VfGH vom 30.06.1994, B377/91

Sammlungsnummer

13829

Leitsatz

Keine Verletzung des Gleichheitsgrundsatzes durch Zuerkennung eines im Vergleich zum AlVG niedrigeren Karenzurlaubsgeldes nach dem KarenzurlaubsgeldG an eine Beamtin aufgrund der unterschiedlichen Freibetragsgrenzen beim Einkommen des Ehegatten; sachliche Rechtfertigung angesichts der tiefgreifenden Verschiedenheiten zwischen dem öffentlich-rechtlichen Dienstverhältnis und der Materie des Sozialversicherungswesens

Spruch

Die Beschwerdeführerin ist durch den angefochtenen Bescheid weder in einem verfassungsgesetzlich gewährleisteten Recht noch wegen Anwendung einer rechtswidrigen generellen Norm in ihren Rechten verletzt worden.
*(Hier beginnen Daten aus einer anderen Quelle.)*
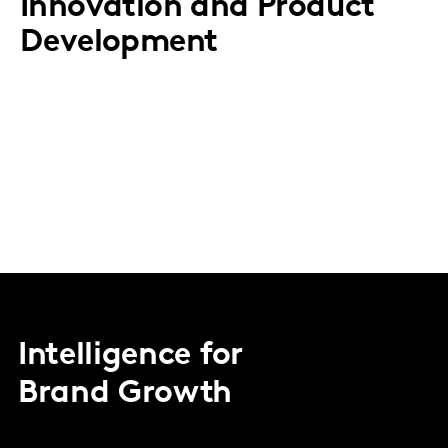
Innovation and Product
Development
Intelligence for
Brand Growth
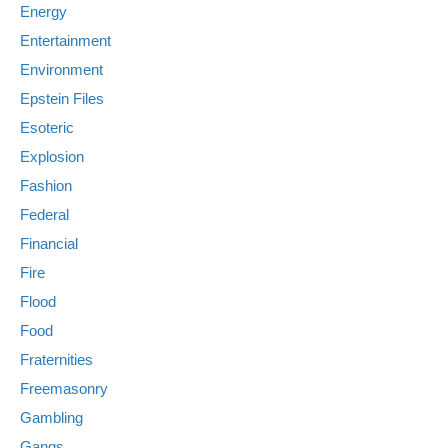
Energy
Entertainment
Environment
Epstein Files
Esoteric
Explosion
Fashion
Federal
Financial
Fire
Flood
Food
Fraternities
Freemasonry
Gambling
Gangs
Die Beschwerde wird abgewiesen.

Begründung

Entscheidungsgründe:

I. 1.a) Die Beschwerdeführerin steht in einem öffentlich-rechtlichen Dienstverhältnis zum Bund. Ihre Dienststelle ist das Arbeitsamt Zell am See. Mit Bescheiden des Landesarbeitsamtes Salzburg wurde ihr iS des § 15 des Mutterschutzgesetzes 1979 - MSchG, BGBl. 221/1979, in der maßgeblichen Fassung, antragsgemäß ein Karenzurlaub gewährt.
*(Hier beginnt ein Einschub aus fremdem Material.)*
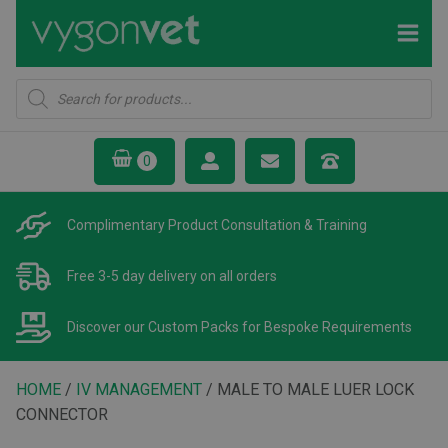
Products
search
Complimentary Product
Consultation & Training
Free 3-5 day delivery
on all orders
Discover our Custom Packs
for Bespoke Requirements
HOME
/
IV MANAGEMENT
/ MALE TO MALE LUER LOCK
CONNECTOR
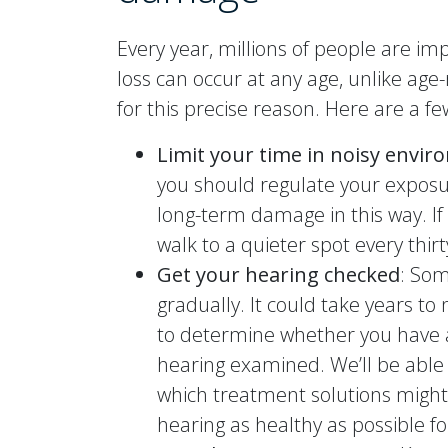
Every year, millions of people are im
loss can occur at any age, unlike age
for this precise reason. Here are a fe
Limit your time in noisy envi
you should regulate your exposu
long-term damage in this way. If 
walk to a quieter spot every thir
Get your hearing checked
: Som
gradually. It could take years to
to determine whether you have an
hearing examined. We’ll be able
which treatment solutions might
hearing as healthy as possible fo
b) Auf Grund des Antrages der Beschwerdeführerin auf "bescheidmäßige Festsetzung der Höhe des Gehaltes", das ihr für die Dauer des Karenzurlaubes zusteht, stellte das Landesarbeitsamt Salzburg mit Bescheid fest, daß der - verheirateten - Beschwerdeführerin für diesen Zeitraum gemäß § 2 Abs 1 und § 3 Abs 1 lita des Bundesgesetzes über Geldleistungen an öffentlich Bedienstete während des Karenzurlaubes aus Anlaß der Mutterschaft, BGBl. 395/1974, in der maßgeblichen Fassung (im folgenden: KUG), monatlich ein Karenzurlaubsgeld in der Höhe von 25 vH des Gehaltes der Gehaltsstufe 2 der Dienstklasse V (einschließlich allfälliger Teuerungszulagen) gebührt und daß sich das Karenzurlaubsgeld gemäß § 3 Abs 3 KUG um den Betrag der Haushaltszulage (d. s. monatlich 450.- S) erhöht. Begründend wurde ua. ausgeführt, daß die Beschwerdeführerin die in § 3 Abs 2 KUG festgesetzten Voraussetzungen für die Zuerkennung eines (höheren) Karenzurlaubsgeldes in der in § 3 Abs 1 litb KUG festgelegten Höhe an eine verheiratete Mutter nicht erfülle, weil ihr Ehegatte ein Einkommen erziele, das höher ist als die Hälfte des Anfangsgehaltes der Verwendungsgruppe C einschließlich allfälliger Teuerungszulagen (Freibetrag) und das zudem diesen Freibetrag um mehr als den Unterschiedsbetrag zwischen dem nach § 3 Abs 1 lita und dem nach § 3 Abs 1 litb KUG gebührenden Karenzurlaubsgeld übersteigt.

Gegen diesen Bescheid brachte die Beschwerdeführerin Berufung mit der (sinngemäßen) Begründung ein, daß sie als Beamtin in bezug auf die Höhe des Karenzurlaubsgeldes schlechter gestellt sei als Arbeitnehmerinnen, die dem Geltungsbereich des Arbeitslosenversicherungsgesetzes 1977 (AlVG), BGBl. 609, unterliegen.

Der Bundesminister für Arbeit und Soziales wies die Berufung mit der Begründung ab, daß der erstinstanzliche Bescheid dem Gesetz entspreche.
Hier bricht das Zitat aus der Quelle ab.